SANDBAG HANG POWER CLEAN
Start at the top of a deadlift. Bend the knees and keep the heels down. Allow a slight hinge at the hips. Keep the arms straight and the sandbag close to the body. Stand up hard and fast. Shrug the shoulders. Pull the elbows high and outside to keep the sandbag close as you pull yourself down under it. Rotate your elbows around the bag FAST to allow the sandbag to land on the biceps with the elbows high. Catch in a partial front squat with the heels down, knees out, chest up. Stand to complete the rep and then lower the sandbag back to the hips for the next rep.

CUSTOMIZATIONS
Adjust reps based on weight of the bag
Hang to High Pull

SANDBAG HOP OVER
Stand next to the bag and hop laterally over the narrow side, then hop back. Each hop is one rep. Ideally this is 2 feet hopping and landing together, but if you need to do a little shuffle instead for your knees, go for it.

CUSTOMIZATIONS
Skip Overs
Sandbag Shuffle

--OR--

DOUBLE UNDERS
Your rope will pass two times under your feet for every one jump. Keep your chest up and your landing soft. It's just like a single under but you jump a little higher and spin the rope faster using your wrists, not your arms!

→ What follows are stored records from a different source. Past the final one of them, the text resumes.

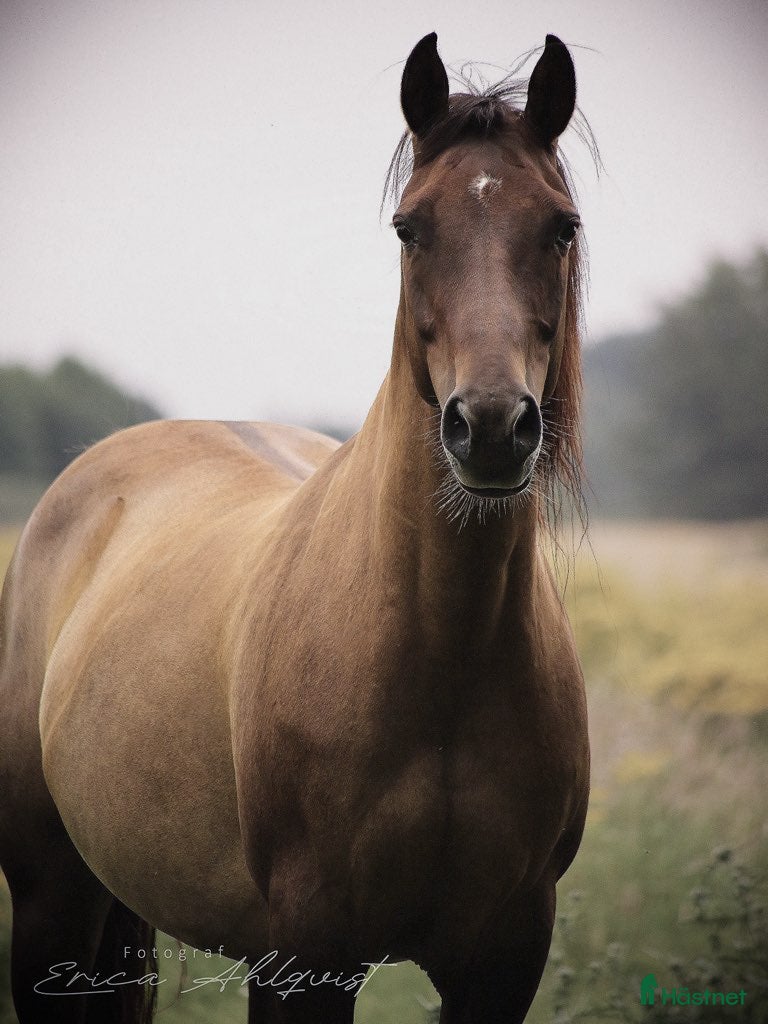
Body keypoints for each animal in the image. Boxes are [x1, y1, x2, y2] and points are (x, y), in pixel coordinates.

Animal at [0, 31, 590, 1024]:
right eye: (409, 227)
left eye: (561, 226)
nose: (491, 426)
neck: (441, 655)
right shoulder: (304, 957)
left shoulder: (504, 960)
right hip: (52, 903)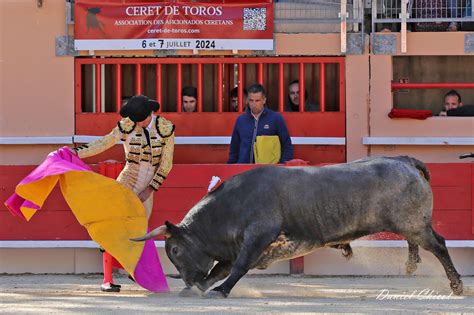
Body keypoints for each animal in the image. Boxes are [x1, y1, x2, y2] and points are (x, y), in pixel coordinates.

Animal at [132, 157, 462, 298]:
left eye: (175, 249)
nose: (189, 281)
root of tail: (405, 161)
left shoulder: (257, 236)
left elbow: (237, 267)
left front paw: (220, 291)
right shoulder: (235, 247)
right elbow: (221, 268)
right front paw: (204, 288)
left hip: (413, 223)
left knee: (439, 244)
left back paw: (456, 285)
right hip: (408, 223)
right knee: (415, 241)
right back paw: (411, 264)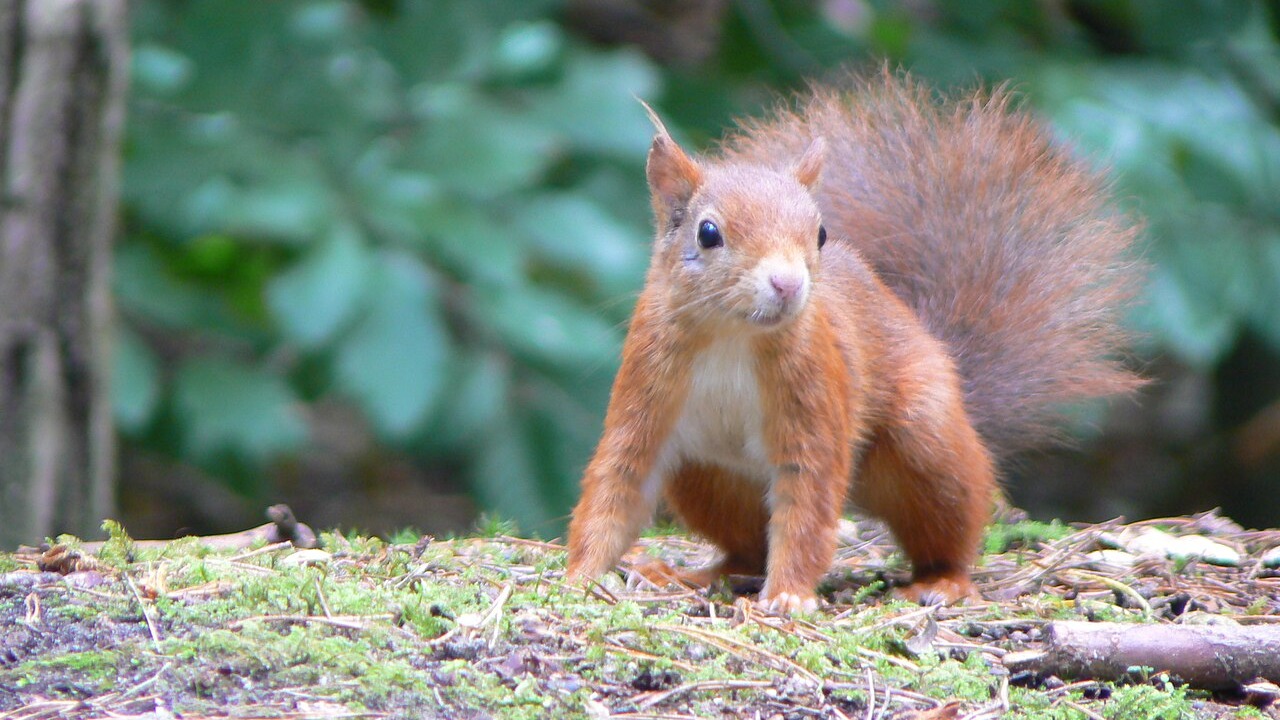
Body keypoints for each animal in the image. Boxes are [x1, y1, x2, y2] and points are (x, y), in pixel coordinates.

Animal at [564, 71, 1142, 613]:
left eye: (820, 234)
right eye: (708, 234)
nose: (788, 283)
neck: (734, 336)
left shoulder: (815, 397)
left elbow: (808, 502)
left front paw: (790, 596)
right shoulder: (645, 391)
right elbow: (617, 485)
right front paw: (581, 577)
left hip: (925, 443)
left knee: (952, 525)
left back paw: (943, 581)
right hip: (705, 479)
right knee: (747, 550)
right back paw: (692, 574)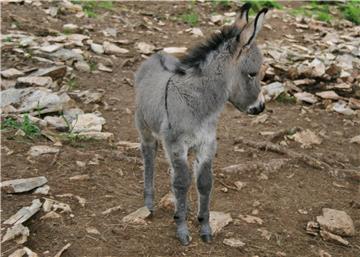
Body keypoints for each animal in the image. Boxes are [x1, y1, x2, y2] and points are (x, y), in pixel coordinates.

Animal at [134, 4, 268, 244]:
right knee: (149, 156)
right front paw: (182, 230)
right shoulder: (176, 144)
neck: (199, 105)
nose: (260, 107)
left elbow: (204, 182)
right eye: (253, 73)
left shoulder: (207, 143)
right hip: (145, 127)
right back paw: (149, 203)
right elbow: (182, 182)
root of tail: (157, 54)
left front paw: (204, 226)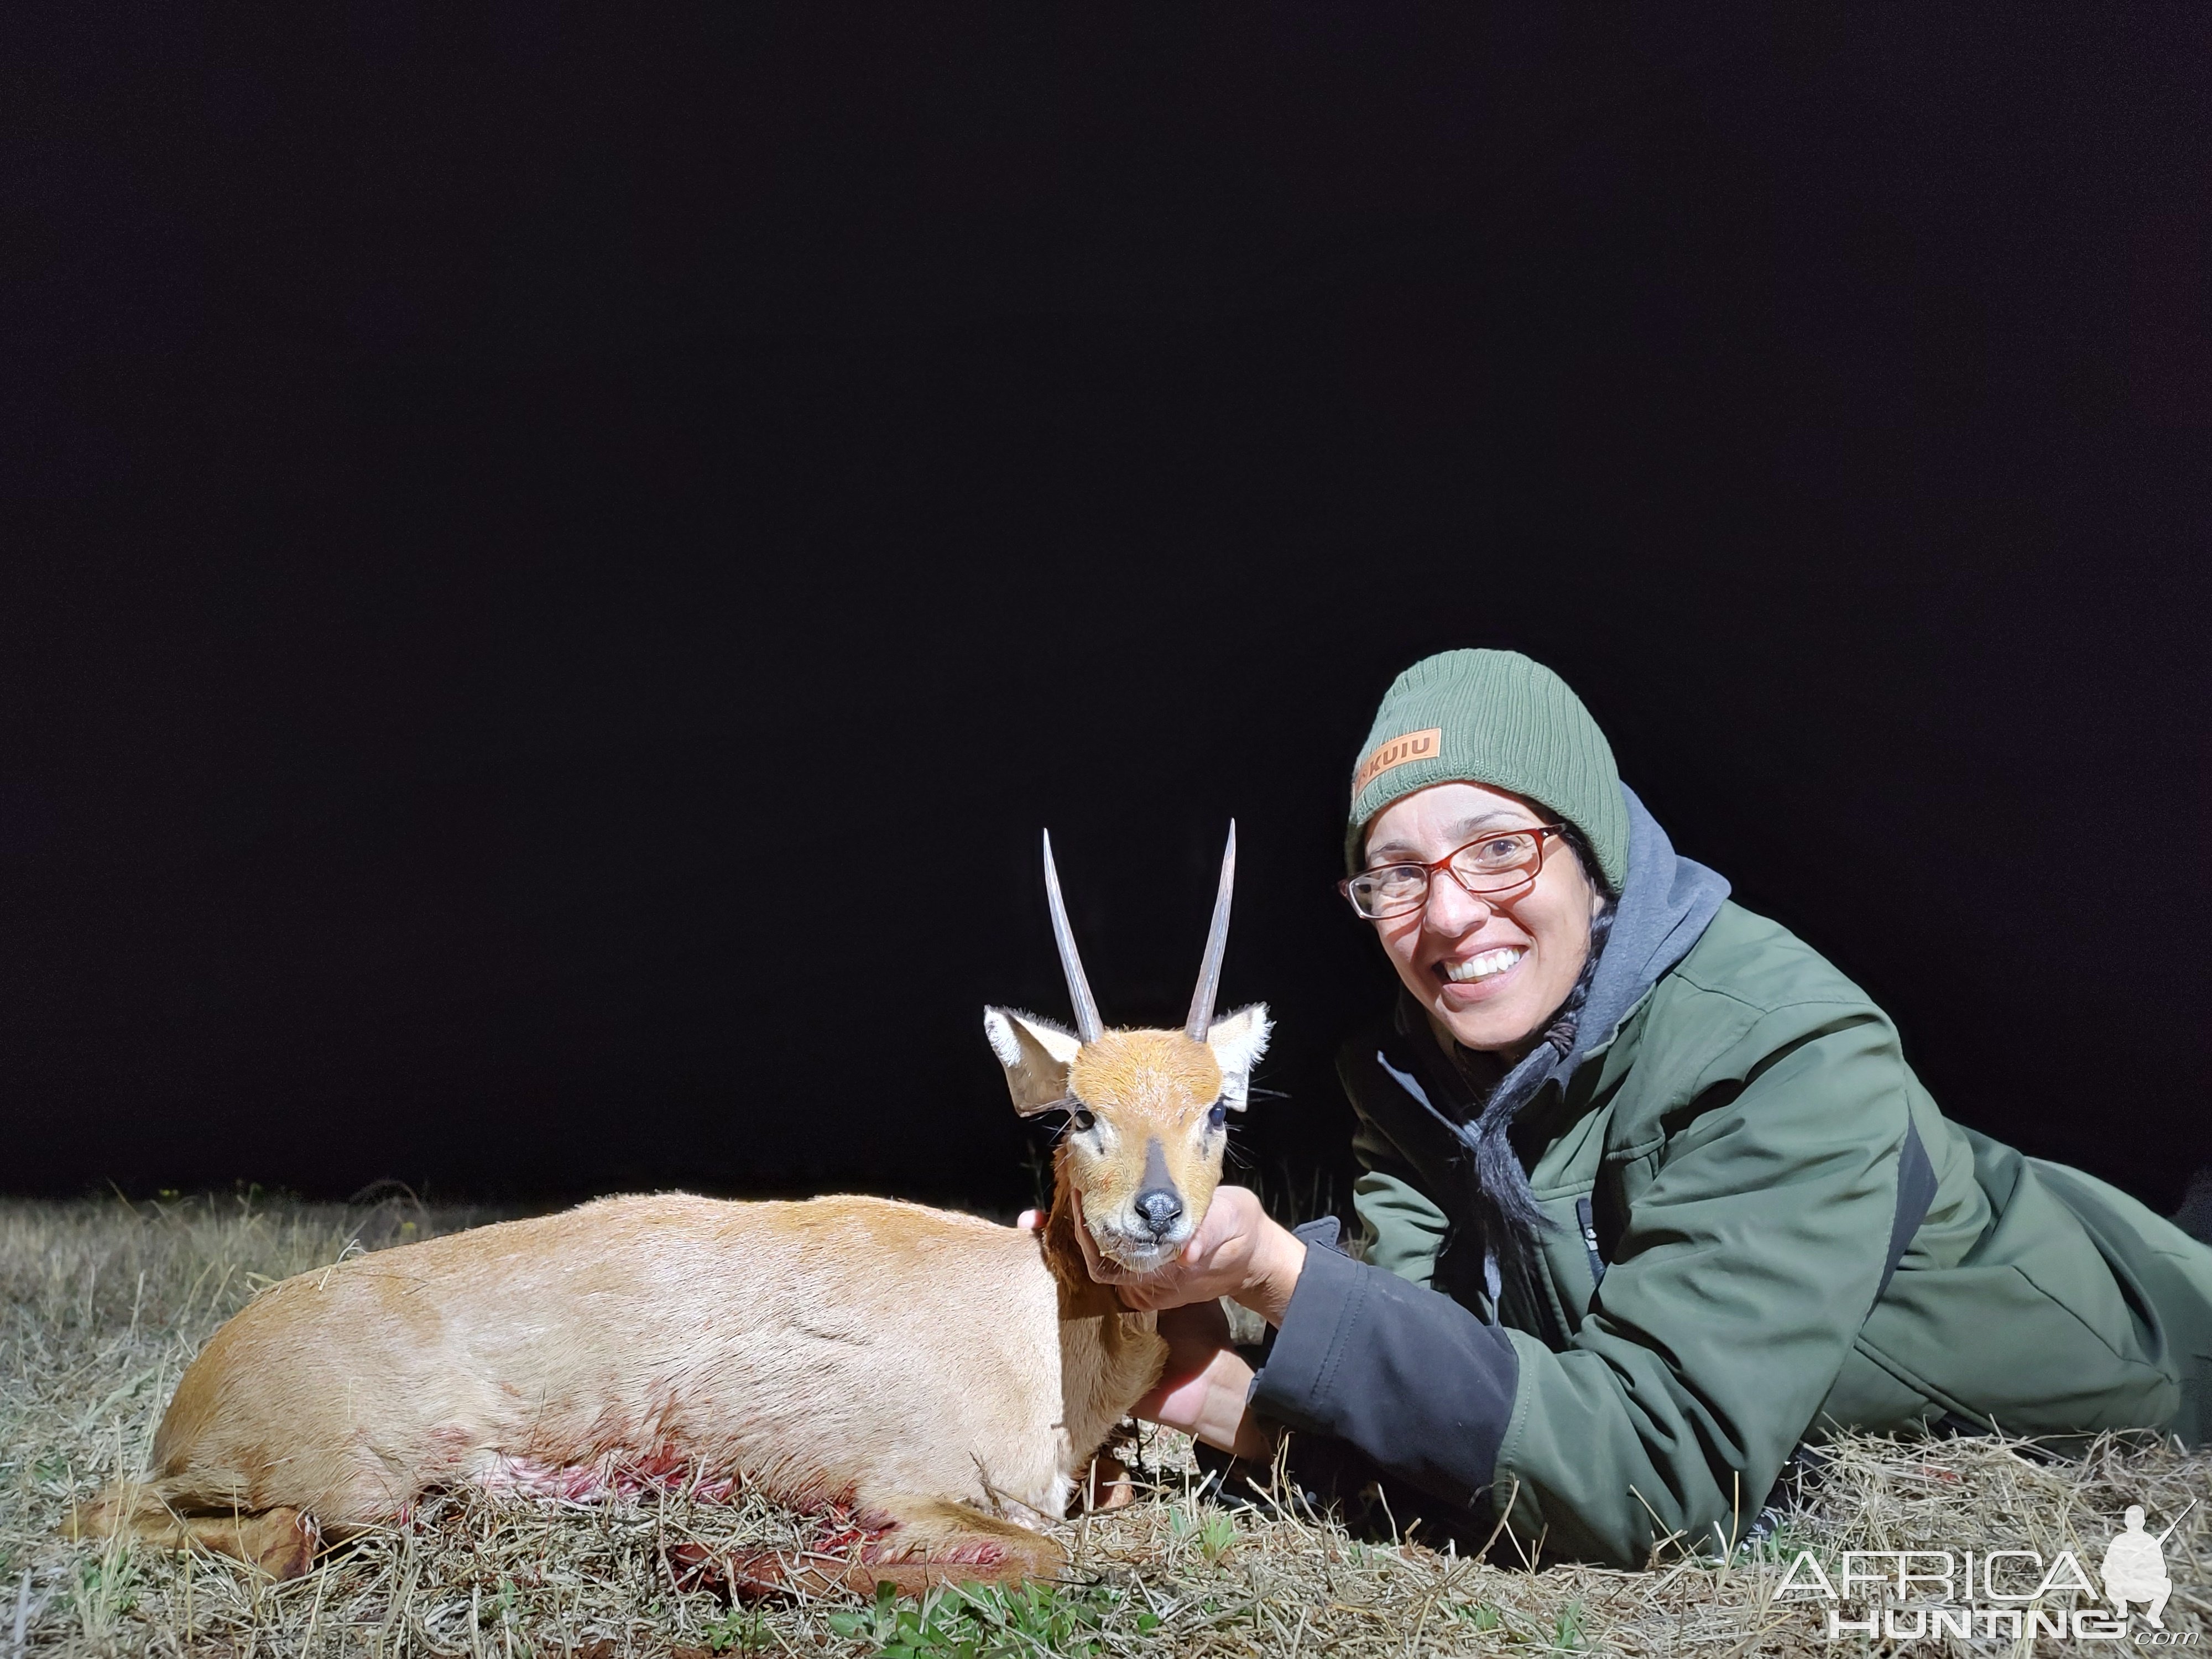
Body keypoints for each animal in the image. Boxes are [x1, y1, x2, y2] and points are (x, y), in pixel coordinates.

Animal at [69, 832, 1274, 1601]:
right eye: (1078, 1111)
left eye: (1217, 1106)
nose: (1157, 1213)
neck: (1036, 1334)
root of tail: (193, 1393)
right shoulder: (918, 1488)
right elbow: (1072, 1550)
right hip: (346, 1489)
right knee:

For this workout you will want to choose a type/number of double unders that will allow you to finish that part in less than :45 each time.

CUSTOMIZATIONS
Lower Reps
Single Unders (Double the reps)

MAMA MODIFICATIONS

KB Swing

If you notice any coning or pulling in the overhead position of the swing, sub shoulder height or eye level swings and focus on posture and breathing mechanics. If the shape of your body (preggo bellies!) is making the bottom position a little too tight for comfort, you can sub an Outside KB Swing or a Single Arm Swing.

Jump/Skip/Hop Overs

To manage or avoid the added pressure to the pelvic floor that the impact from jumping and hopping can create, sub: Taps, Quick Step Ups, Skip Overs, Lateral Hop Overs, Lateral Skip Overs, Row, Bike, Farmer Carry, Sled Push/Drag.